# Do I need a shock pump?



## redline09 (Nov 21, 2009)

Hey everyone,
I just bought a Cannondale Flash 1 that has an air shock.
The bike is in layaway until I can pay it off, which might be a while...
And I am wondering: Do I need an airpump for the front shock, or could I use my Park Tool floor airpump that I use to inflate presta-valve bike tires?
I don't mind buying the shock pump, if it's important, but do I really need it?
If so, what should I get?
Many thanks for your help with this. It is appreciated.
Redline
Milwaukee, Wis.


----------



## Akirasho (Jan 27, 2004)

... you'll need a shock pump capable of reaching high pressures... depending on your needs, well above most floor pumps... I've run a shock at 300 PSI (course I was a tad... heavier then).

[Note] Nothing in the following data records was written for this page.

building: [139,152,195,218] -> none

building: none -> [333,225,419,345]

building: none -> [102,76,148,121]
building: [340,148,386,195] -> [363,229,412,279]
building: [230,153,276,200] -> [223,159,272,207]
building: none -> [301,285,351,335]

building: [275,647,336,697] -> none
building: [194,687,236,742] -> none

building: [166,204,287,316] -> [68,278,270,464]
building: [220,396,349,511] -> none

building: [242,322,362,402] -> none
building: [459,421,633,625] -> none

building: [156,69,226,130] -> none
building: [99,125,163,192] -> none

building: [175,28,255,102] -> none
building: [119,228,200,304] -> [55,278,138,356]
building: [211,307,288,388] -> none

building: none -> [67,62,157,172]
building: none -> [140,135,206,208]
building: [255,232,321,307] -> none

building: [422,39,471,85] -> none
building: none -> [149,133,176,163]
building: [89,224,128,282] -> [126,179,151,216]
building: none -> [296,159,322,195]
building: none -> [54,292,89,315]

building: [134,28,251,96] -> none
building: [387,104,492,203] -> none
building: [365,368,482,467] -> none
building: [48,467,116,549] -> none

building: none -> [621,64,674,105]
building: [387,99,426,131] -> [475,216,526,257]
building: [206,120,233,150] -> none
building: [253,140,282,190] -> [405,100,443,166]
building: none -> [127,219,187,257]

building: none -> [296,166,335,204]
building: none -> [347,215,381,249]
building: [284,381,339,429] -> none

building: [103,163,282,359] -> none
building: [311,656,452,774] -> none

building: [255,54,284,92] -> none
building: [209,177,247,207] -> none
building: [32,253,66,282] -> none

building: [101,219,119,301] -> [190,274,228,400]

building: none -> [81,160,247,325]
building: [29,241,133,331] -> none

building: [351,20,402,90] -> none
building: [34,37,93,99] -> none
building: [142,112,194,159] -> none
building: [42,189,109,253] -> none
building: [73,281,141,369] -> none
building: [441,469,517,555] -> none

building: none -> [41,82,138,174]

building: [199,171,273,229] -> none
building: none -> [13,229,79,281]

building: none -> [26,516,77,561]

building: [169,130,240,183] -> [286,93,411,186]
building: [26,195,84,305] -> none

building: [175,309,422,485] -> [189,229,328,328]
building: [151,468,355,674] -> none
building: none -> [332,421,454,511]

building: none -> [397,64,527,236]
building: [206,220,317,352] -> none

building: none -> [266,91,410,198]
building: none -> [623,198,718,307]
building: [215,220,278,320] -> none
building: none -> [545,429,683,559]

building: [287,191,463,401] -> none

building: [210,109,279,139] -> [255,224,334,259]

I've not bought one in quite some time, but the Performance house brands worked well in the past.


----------



## ZoSoSwiM (Mar 7, 2008)

A tire pump will not work on a shock.. You need the valve release feature otherwise the pressure will drop significantly when you detach the pump. Shock pumps are only like $20 and a good investment. Especially since you should check the shock pressure regularly to ensure your sag is always right.


----------



## thatdrewguy (Aug 7, 2009)

Topeak PocketShock DXG
works well for me and no air loss when you detach the hose


----------